Once per year college students across the nation wear jeans with a purpose- to educate others about sexual assault and support its survivors.
By Aliyah Allen, Staff Writer
On April 26, Wednesday, Peace over Violence will run its eighteenth Denim Day campaign in honor of the victims of sexual violence.
The campaign stems from a ruling in a rape case in 1999 by the Italian Supreme Court, according to the Los Angeles Times, in which justices felt that because the victim’s jeans were tight she must have helped the rapist remove them, thereby consenting to the assault.
The following day, women in the Italian Parliament came to work wearing jeans in solidarity with the victim while holding signs that stated, “Jeans: An Alibi for Rape.” Peace Over Violence, a nonprofit organization, led by Patti Giggans, developed the Denim Day campaign as an ongoing international response to this unfairness and to promote activism against it. Peace Over Violence organized the country’s first Denim Day event in 1999.

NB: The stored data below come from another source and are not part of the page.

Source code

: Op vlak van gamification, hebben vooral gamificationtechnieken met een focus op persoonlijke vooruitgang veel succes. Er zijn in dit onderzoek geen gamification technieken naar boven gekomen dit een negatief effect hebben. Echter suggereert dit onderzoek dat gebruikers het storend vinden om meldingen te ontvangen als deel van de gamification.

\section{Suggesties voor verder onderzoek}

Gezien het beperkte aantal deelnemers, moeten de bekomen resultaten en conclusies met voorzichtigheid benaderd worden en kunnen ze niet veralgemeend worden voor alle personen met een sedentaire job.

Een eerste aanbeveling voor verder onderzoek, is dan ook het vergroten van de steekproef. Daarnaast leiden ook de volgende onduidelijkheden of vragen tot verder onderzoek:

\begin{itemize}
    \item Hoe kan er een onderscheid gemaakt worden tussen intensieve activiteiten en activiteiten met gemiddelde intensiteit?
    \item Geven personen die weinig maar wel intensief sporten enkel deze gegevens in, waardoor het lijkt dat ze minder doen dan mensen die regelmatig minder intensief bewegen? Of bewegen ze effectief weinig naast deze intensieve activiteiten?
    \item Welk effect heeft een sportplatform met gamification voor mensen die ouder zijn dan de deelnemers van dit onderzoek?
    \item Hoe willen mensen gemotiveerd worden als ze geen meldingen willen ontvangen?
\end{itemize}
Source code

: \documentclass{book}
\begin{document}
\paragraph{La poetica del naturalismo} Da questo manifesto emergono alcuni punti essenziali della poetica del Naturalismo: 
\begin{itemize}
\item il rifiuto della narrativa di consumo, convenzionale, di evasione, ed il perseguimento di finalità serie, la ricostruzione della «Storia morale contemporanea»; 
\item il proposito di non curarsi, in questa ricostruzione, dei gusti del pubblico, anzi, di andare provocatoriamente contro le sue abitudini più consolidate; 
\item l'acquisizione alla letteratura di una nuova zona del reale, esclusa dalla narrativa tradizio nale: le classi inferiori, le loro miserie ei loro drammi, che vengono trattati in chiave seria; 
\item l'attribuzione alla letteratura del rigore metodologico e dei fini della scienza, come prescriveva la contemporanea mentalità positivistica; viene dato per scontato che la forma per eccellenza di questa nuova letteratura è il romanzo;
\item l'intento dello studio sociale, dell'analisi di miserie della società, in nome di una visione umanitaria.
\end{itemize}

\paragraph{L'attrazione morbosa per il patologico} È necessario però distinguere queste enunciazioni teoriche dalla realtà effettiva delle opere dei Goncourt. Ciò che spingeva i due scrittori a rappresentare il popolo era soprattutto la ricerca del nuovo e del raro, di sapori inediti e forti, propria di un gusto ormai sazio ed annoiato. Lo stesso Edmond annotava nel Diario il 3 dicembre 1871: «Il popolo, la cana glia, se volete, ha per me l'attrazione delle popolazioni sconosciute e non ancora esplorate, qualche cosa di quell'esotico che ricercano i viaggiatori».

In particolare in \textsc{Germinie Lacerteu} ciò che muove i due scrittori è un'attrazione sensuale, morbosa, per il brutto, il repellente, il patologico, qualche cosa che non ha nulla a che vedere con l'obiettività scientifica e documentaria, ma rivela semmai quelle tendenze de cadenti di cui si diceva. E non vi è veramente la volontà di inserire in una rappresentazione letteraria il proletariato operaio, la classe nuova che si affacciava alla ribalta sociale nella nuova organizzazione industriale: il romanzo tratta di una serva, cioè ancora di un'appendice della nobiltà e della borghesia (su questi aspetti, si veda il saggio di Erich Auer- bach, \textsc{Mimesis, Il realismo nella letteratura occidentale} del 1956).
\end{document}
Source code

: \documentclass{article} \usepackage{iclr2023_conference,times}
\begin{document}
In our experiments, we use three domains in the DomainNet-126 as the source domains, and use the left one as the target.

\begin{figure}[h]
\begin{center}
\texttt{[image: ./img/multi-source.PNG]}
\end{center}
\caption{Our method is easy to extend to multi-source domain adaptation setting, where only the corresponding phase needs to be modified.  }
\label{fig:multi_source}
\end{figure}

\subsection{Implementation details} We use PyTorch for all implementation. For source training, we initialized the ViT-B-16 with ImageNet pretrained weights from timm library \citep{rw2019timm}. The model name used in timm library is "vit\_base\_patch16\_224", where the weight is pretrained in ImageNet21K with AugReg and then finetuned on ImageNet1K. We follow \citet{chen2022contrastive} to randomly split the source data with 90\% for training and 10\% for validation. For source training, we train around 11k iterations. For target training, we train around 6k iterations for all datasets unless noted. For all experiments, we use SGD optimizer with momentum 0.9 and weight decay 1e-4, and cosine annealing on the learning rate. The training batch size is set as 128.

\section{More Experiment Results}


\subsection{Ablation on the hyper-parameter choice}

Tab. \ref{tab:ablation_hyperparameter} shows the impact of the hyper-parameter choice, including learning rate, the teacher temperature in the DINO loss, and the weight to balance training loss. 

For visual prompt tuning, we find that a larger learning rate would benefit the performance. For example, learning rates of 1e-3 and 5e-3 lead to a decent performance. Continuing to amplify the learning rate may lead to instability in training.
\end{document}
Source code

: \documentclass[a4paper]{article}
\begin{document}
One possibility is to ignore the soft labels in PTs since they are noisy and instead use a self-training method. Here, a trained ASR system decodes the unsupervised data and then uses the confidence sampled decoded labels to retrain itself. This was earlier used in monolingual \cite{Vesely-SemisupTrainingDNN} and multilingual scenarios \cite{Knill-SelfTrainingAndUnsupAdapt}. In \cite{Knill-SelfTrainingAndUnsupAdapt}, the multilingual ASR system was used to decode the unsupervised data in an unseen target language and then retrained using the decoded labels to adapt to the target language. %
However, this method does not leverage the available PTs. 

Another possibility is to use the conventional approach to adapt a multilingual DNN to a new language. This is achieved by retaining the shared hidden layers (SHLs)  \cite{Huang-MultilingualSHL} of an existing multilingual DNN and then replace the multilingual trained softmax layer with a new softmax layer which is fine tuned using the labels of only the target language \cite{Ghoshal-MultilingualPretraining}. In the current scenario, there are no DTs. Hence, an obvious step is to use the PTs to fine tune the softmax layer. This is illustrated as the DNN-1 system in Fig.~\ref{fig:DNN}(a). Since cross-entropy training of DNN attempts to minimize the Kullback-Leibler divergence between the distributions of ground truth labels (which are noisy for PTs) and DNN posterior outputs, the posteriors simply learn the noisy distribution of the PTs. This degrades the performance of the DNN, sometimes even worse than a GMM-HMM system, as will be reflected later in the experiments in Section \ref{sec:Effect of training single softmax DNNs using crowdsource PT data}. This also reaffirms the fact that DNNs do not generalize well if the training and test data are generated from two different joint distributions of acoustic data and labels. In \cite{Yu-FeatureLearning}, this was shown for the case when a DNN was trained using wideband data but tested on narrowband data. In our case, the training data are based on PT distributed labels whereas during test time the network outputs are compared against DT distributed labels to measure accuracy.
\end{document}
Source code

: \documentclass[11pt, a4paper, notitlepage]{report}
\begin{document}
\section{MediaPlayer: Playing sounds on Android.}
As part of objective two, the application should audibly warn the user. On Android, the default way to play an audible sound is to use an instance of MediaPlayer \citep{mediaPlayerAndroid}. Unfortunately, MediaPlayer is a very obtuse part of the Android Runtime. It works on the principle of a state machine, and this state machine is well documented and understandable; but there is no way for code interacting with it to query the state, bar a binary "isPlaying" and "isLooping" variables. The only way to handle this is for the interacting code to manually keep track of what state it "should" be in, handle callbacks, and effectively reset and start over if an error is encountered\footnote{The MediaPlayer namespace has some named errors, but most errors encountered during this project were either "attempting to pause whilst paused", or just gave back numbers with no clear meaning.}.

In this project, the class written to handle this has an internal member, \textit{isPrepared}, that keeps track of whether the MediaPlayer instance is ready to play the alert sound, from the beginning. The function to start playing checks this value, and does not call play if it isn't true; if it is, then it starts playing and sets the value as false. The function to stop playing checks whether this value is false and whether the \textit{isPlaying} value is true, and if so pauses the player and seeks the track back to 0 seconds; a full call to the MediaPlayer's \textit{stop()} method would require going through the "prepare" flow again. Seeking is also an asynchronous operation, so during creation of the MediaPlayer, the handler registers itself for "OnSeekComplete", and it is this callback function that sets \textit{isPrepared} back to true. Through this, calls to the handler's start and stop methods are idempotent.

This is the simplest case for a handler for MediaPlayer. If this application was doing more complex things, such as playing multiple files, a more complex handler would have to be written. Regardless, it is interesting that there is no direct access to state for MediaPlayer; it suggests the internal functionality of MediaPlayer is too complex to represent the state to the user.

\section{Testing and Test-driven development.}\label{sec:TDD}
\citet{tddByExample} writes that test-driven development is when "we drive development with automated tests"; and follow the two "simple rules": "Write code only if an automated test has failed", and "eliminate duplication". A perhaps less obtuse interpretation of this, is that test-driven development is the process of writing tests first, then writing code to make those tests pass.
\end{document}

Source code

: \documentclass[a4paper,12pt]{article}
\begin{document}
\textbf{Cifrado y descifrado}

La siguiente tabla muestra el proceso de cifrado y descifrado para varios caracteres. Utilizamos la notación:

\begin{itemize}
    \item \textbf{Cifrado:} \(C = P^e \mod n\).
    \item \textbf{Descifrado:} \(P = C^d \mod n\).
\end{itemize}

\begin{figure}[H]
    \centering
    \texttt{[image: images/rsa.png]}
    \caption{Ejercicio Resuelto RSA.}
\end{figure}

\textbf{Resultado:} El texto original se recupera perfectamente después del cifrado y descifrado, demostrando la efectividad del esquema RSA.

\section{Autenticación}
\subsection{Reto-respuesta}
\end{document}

Denim Day has turned into a national movement. According to the University of Wisconsin , “More than 2 million Americans participated in Denim Day. It’s estimated that 1 in 4 girls and 1 in 6 boys have had an unwanted or abusive sexual experience in childhood.”
On Denim Day students, teachers and faculty are asked to wear their jeans in protest against the silence that accompanies sexual abuse and to prevent the shaming of the victims by considering them to be accomplices in the crimes that were committed against them.